Some feminist and female authors have unsettled this seemingly cohesive and universal self (often male, white, Western) by experimenting with the categories that inform it, bending literary genres and by combining autobiography with fiction (Chris Kraus), using appropriation (Kathy Acker), and questioning the confessional as a true and authentic expression of the self.

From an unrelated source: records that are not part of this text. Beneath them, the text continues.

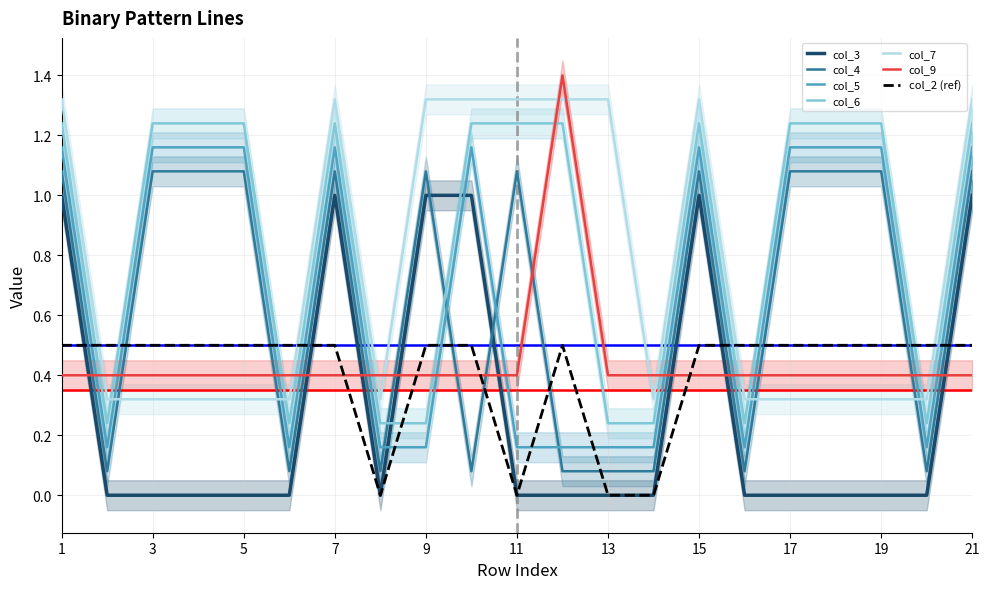

List the series in order of their peak value, lowest first.

col_3, col_4, col_5, col_6, col_7, col_9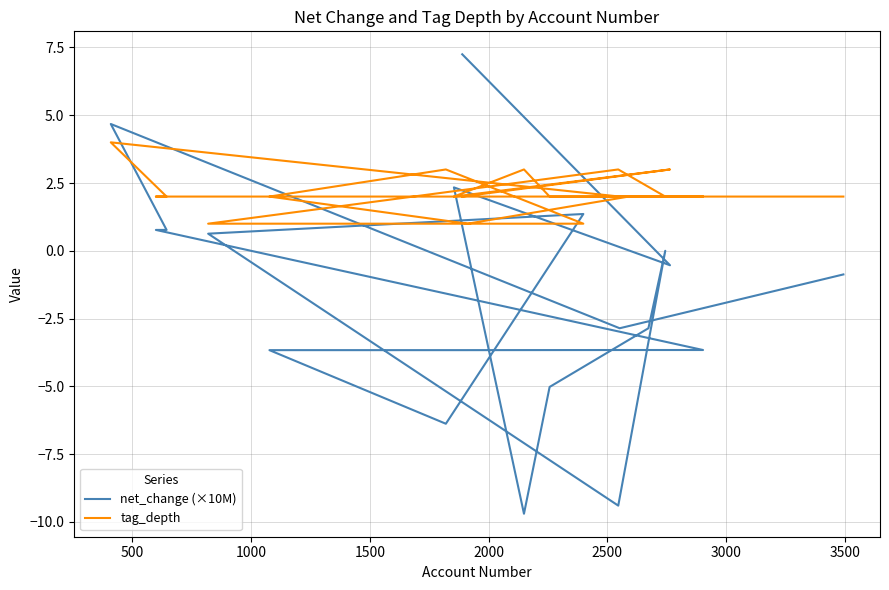

In tag_depth, how many points are higher than both neighbors (excluding endpoints)?

5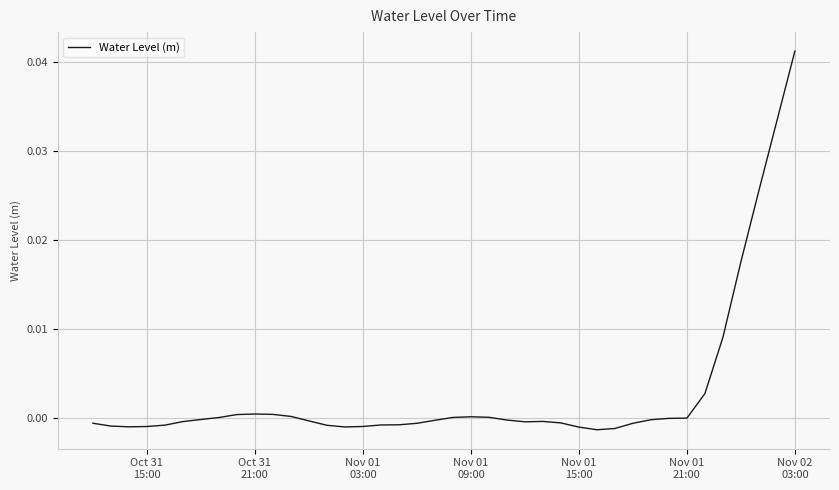

Does the chart have visible grid lines?

Yes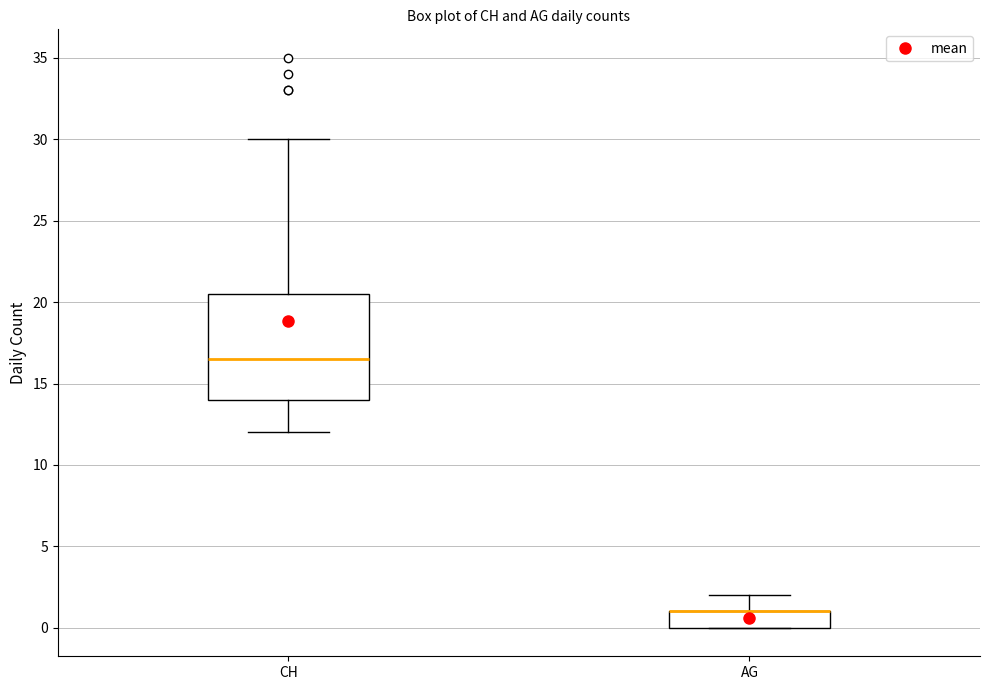

Reading left to right, transcribe this box plot: for each box, give where its median line is, the range the box spans, and where its two whiskers end, as read against the y-axis. The values are not printed on the chart, so give them approximately, as read against the axis.

CH: median 16.5, box 14.0 to 20.5, whiskers 12.0 to 30.0
AG: median 1.0 (drawn on the box's upper edge), box 0.0 to 1.0, whiskers 0.0 to 2.0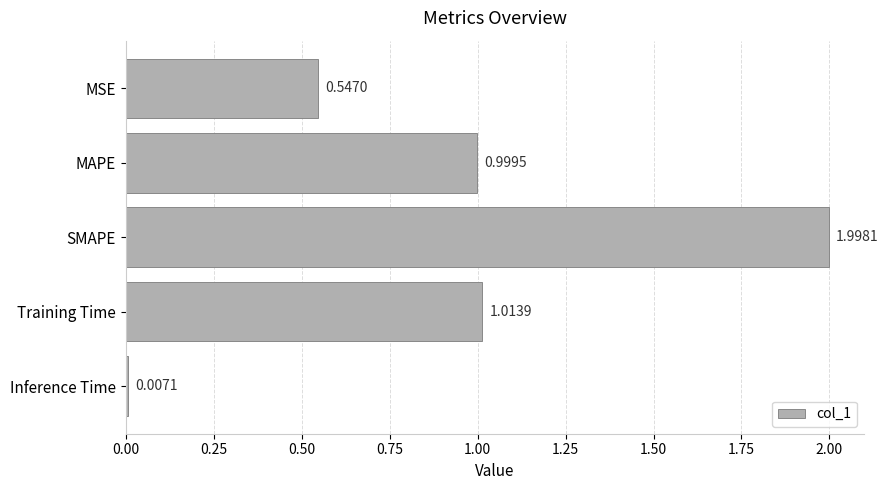

List the labels in order of value, smallest first.

Inference Time, MSE, MAPE, Training Time, SMAPE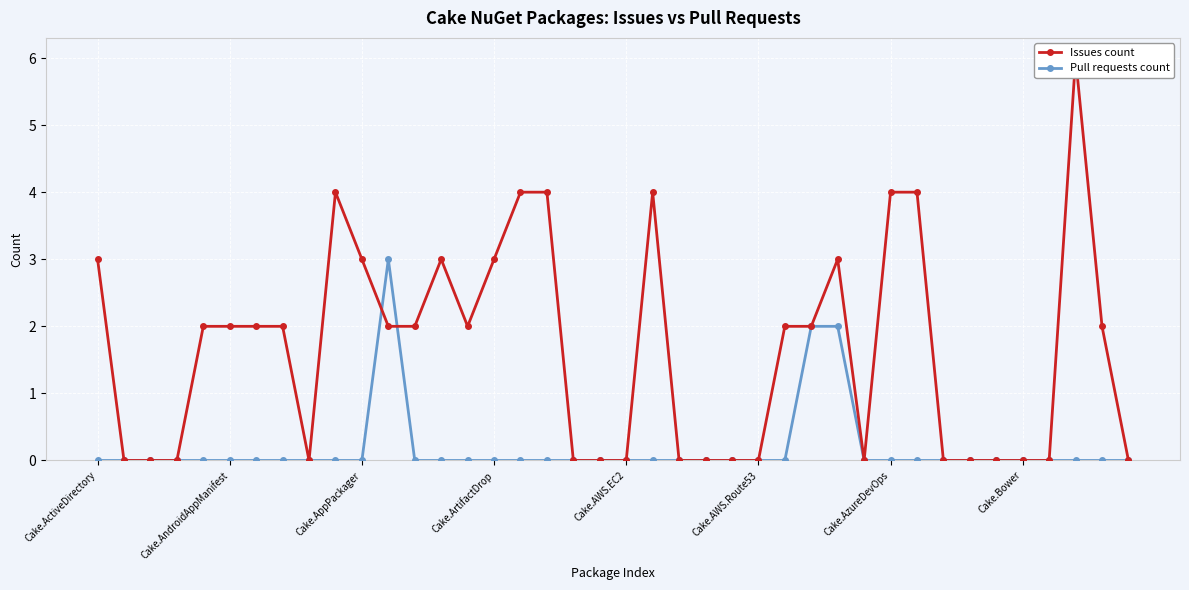

The value of Pull requests count at Cake.AWS.Route53 is 0. True or false?

True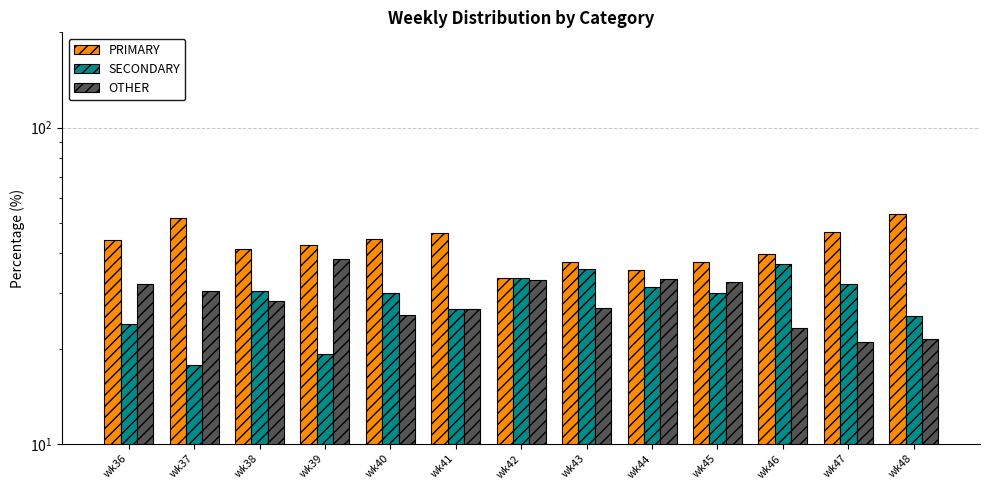

Are the bars horizontal?

No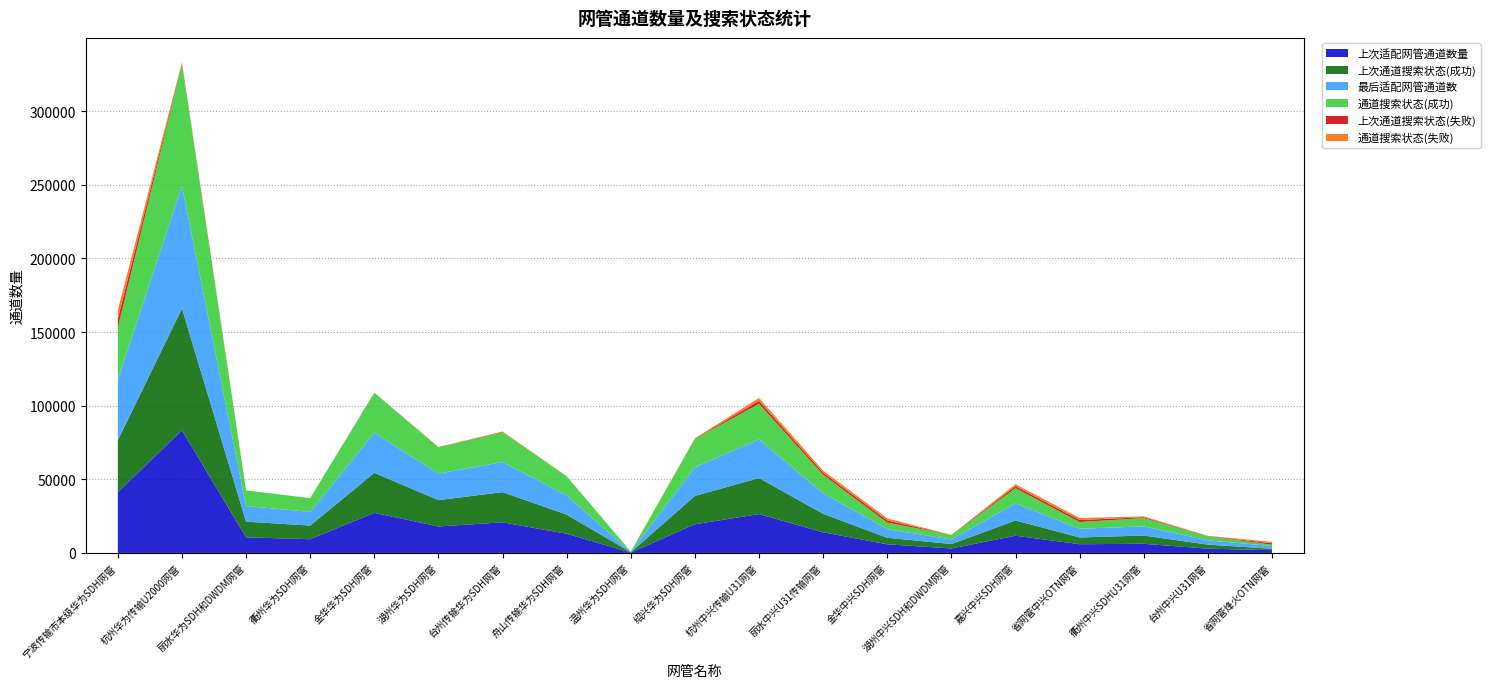

Reading left to right, extract all data points from this chart.

上次适配网管通道数量: 41234	83271	10616	9302	27217	17982	20779	13025	225	19464	26389	13979	5869	3025	11691	5926	6212	2902	1880
上次通道搜索状态(成功): 35304	82656	10610	9288	27152	17866	20511	13009	225	19265	24439	12577	4434	3025	10340	4582	5604	2741	929
最后适配网管通道数: 41234	83270	10613	9302	27217	17986	20458	13025	225	19464	26226	13979	5869	3109	11652	5926	6212	2902	1880
通道搜索状态(成功): 35304	82662	10606	9288	27152	17872	20153	13009	225	19265	24245	12577	4432	3109	10296	4582	5604	2741	929
上次通道搜索状态(失败): 5930	620	6	14	65	116	268	16	0	199	1950	1402	1435	0	1351	1344	608	161	951
通道搜索状态(失败): 5930	613	7	14	65	114	305	16	0	199	1981	1402	1437	0	1356	1344	608	161	951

We will read some of these authors closely, looking at how the techniques they use trouble the reader’s identification with the narrator, both by alienating and implicating the reader in the text. We will pay attention to the overlaps between reading, writing, and listening, as the authorial voice moves across and inhabits multiple selves. We will extend these questions to art; how is authorship produced and the artist self performed? How is the figure of the artist commodified, valued, and exchanged within a certain art economy? What “self” are they expected to perform? How are artists expected to speak, write, and articulate themselves in the world? Can this be re-written?



Mirene Arsanios is the author of The City Outside the Sentence (Ashkal Alwan: Beirut, 2015). Her writings have appeared in publications such as The Brooklyn Rail, The Rumpus, Enizagam and The Outpost, among others. She co-founded the collective 98weeks Research Project in Beirut and is the founding editor of Makhzin, a bilingual literary magazine. She holds an MA in Contemporary Art Theory from Goldsmiths College and an MFA in writing from Bard College. She currently lives in New York City.